== Segment start ==

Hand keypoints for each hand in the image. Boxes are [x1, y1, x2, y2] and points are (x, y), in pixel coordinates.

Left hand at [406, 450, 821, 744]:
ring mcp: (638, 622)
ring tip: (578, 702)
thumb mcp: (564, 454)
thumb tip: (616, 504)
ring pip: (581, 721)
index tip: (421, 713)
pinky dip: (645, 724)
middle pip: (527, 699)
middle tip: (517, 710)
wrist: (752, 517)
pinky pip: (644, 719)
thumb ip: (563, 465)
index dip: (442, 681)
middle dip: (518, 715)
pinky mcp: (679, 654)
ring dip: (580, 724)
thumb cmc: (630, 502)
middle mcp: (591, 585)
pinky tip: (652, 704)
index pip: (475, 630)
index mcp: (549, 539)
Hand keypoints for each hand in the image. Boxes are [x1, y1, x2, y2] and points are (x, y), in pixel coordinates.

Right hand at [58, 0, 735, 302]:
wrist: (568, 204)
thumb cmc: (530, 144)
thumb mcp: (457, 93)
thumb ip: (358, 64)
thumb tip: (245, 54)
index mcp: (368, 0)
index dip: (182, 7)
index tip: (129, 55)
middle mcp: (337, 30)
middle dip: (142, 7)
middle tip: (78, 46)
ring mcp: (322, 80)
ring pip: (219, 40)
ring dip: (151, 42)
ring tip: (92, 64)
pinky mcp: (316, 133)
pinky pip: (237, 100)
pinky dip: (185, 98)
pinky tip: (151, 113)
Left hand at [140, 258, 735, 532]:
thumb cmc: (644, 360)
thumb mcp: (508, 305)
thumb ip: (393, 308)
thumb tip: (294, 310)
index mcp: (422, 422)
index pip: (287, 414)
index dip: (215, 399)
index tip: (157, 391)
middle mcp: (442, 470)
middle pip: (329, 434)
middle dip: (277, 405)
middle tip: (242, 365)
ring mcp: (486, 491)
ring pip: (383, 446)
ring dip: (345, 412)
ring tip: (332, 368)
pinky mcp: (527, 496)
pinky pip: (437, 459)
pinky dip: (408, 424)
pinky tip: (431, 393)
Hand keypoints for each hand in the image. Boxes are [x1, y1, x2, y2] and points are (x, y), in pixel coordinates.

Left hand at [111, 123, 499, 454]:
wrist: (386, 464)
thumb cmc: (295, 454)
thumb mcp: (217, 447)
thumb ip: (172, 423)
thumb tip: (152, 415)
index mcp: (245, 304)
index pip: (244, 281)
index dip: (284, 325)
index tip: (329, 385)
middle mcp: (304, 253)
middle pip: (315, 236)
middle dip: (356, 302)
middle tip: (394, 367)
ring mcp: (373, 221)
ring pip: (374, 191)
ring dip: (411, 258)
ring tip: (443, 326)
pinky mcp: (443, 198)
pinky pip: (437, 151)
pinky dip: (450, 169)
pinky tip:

== Segment end ==

What are the lines from the one containing "thumb ip: (393, 308)" through the end of the material? Reproduce them exactly, both ends included, with nothing added.

thumb ip: (393, 308)
thumb tip: (294, 310)
index mcp: (422, 422)
index pip: (287, 414)
index dip: (215, 399)
index tip: (157, 391)
middle mcp: (442, 470)
middle pip: (329, 434)
middle dip: (277, 405)
middle tip: (242, 365)
ring mcp: (486, 491)
ring pip: (383, 446)
ring dip: (345, 412)
ring tip: (332, 368)
pinky mcp: (527, 496)
pinky pip: (437, 459)
pinky dip: (408, 424)
pinky tip: (431, 393)
Hand keypoints for each hand in the image. Boxes are [x1, y1, x2, y2] and points are (x, y), in pixel coordinates.

Left hand at [111, 123, 499, 454]:
wrist: (386, 464)
thumb cmc: (295, 454)
thumb mcp: (217, 447)
thumb ip: (172, 423)
thumb tip: (152, 415)
index mcp: (245, 304)
index pip: (244, 281)
index dip: (284, 325)
index tip: (329, 385)
middle mcp: (304, 253)
middle pip: (315, 236)
middle dip: (356, 302)
middle tip: (394, 367)
ring mcp: (373, 221)
ring pip: (374, 191)
ring dip: (411, 258)
ring tip: (443, 326)
pinky mcp: (443, 198)
pinky pip: (437, 151)
pinky dip: (450, 169)
pinky tip:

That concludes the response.